→ **PROBLEM TO WORK ON**:
Exactly the lines from the beginning of the records below through the line with "### Принятое решение" must be given again, without pictures.

(Dataset entries)
──────────────────────────────
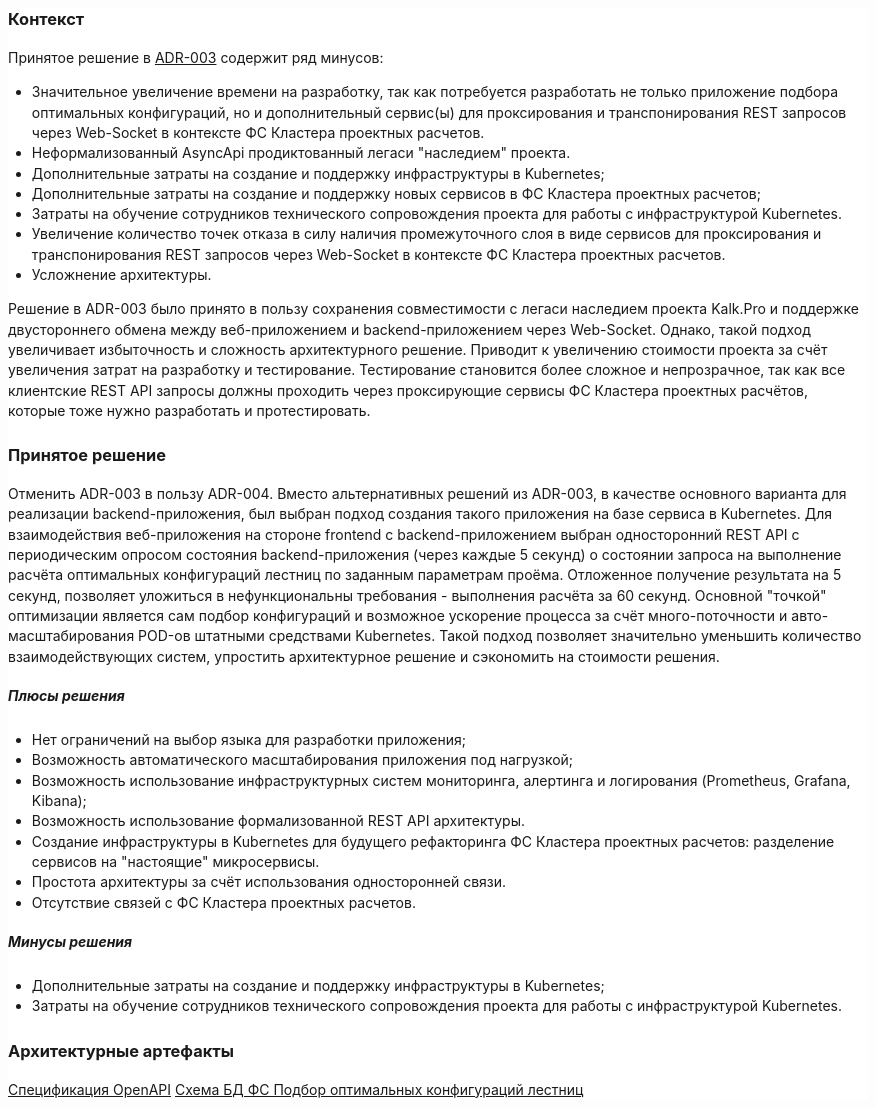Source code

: ### Контекст
Принятое решение в [ADR-003](#adr-003-технологический-стек-backend-веб-приложения-для-фс) содержит ряд минусов:
* Значительное увеличение времени на разработку, так как потребуется разработать не только приложение подбора оптимальных конфигураций, но и дополнительный сервис(ы) для проксирования и транспонирования REST запросов через Web-Socket в контексте ФС Кластера проектных расчетов.
* Неформализованный AsyncApi продиктованный легаси "наследием" проекта.
* Дополнительные затраты на создание и поддержку инфраструктуры в Kubernetes;
* Дополнительные затраты на создание и поддержку новых сервисов в ФС Кластера проектных расчетов;
* Затраты на обучение сотрудников технического сопровождения проекта для работы с инфраструктурой Kubernetes.
* Увеличение количество точек отказа в силу наличия промежуточного слоя в виде сервисов для проксирования и транспонирования REST запросов через Web-Socket в контексте ФС Кластера проектных расчетов.
* Усложнение архитектуры.

Решение в ADR-003 было принято в пользу сохранения совместимости с легаси наследием проекта Kalk.Pro и поддержке двустороннего обмена между веб-приложением и backend-приложением через Web-Socket. Однако, такой подход увеличивает избыточность и сложность архитектурного решение. Приводит к увеличению стоимости проекта за счёт увеличения затрат на разработку и тестирование. Тестирование становится более сложное и непрозрачное, так как все клиентские REST API запросы должны проходить через проксирующие сервисы ФС Кластера проектных расчётов, которые тоже нужно разработать и протестировать.

### Принятое решение
Отменить ADR-003 в пользу ADR-004. Вместо альтернативных решений из ADR-003, в качестве основного варианта для реализации backend-приложения, был выбран подход создания такого приложения на базе сервиса в Kubernetes. Для взаимодействия веб-приложения на стороне frontend с backend-приложением выбран односторонний REST API с периодическим опросом состояния backend-приложения (через каждые 5 секунд) о состоянии запроса на выполнение расчёта оптимальных конфигураций лестниц по заданным параметрам проёма. Отложенное получение результата на 5 секунд, позволяет уложиться в нефункциональны требования - выполнения расчёта за 60 секунд. Основной "точкой" оптимизации является сам подбор конфигураций и возможное ускорение процесса за счёт много-поточности и авто-масштабирования POD-ов штатными средствами Kubernetes. Такой подход позволяет значительно уменьшить количество взаимодействующих систем, упростить архитектурное решение и сэкономить на стоимости решения.

##### Плюсы решения
* Нет ограничений на выбор языка для разработки приложения;
* Возможность автоматического масштабирования приложения под нагрузкой;
* Возможность использование инфраструктурных систем мониторинга, алертинга и логирования (Prometheus, Grafana, Kibana);
* Возможность использование формализованной REST API архитектуры.
* Создание инфраструктуры в Kubernetes для будущего рефакторинга ФС Кластера проектных расчетов: разделение сервисов на "настоящие" микросервисы.
* Простота архитектуры за счёт использования односторонней связи.
* Отсутствие связей с ФС Кластера проектных расчетов.

##### Минусы решения
* Дополнительные затраты на создание и поддержку инфраструктуры в Kubernetes;
* Затраты на обучение сотрудников технического сопровождения проекта для работы с инфраструктурой Kubernetes.

### Архитектурные артефакты
[Спецификация OpenAPI](/openapi-ADR-004/optistairs-restapi.yaml)
[Схема БД ФС Подбор оптимальных конфигураций лестниц](/diagrams/optistairs-db.puml)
──────────────────────────────
→ **YOUR SOLUTION**:
Source code

: ### Контекст
Принятое решение в [ADR-003](#adr-003-технологический-стек-backend-веб-приложения-для-фс) содержит ряд минусов:
* Значительное увеличение времени на разработку, так как потребуется разработать не только приложение подбора оптимальных конфигураций, но и дополнительный сервис(ы) для проксирования и транспонирования REST запросов через Web-Socket в контексте ФС Кластера проектных расчетов.
* Неформализованный AsyncApi продиктованный легаси "наследием" проекта.
* Дополнительные затраты на создание и поддержку инфраструктуры в Kubernetes;
* Дополнительные затраты на создание и поддержку новых сервисов в ФС Кластера проектных расчетов;
* Затраты на обучение сотрудников технического сопровождения проекта для работы с инфраструктурой Kubernetes.
* Увеличение количество точек отказа в силу наличия промежуточного слоя в виде сервисов для проксирования и транспонирования REST запросов через Web-Socket в контексте ФС Кластера проектных расчетов.
* Усложнение архитектуры.

Решение в ADR-003 было принято в пользу сохранения совместимости с легаси наследием проекта Kalk.Pro и поддержке двустороннего обмена между веб-приложением и backend-приложением через Web-Socket. Однако, такой подход увеличивает избыточность и сложность архитектурного решение. Приводит к увеличению стоимости проекта за счёт увеличения затрат на разработку и тестирование. Тестирование становится более сложное и непрозрачное, так как все клиентские REST API запросы должны проходить через проксирующие сервисы ФС Кластера проектных расчётов, которые тоже нужно разработать и протестировать.

### Принятое решение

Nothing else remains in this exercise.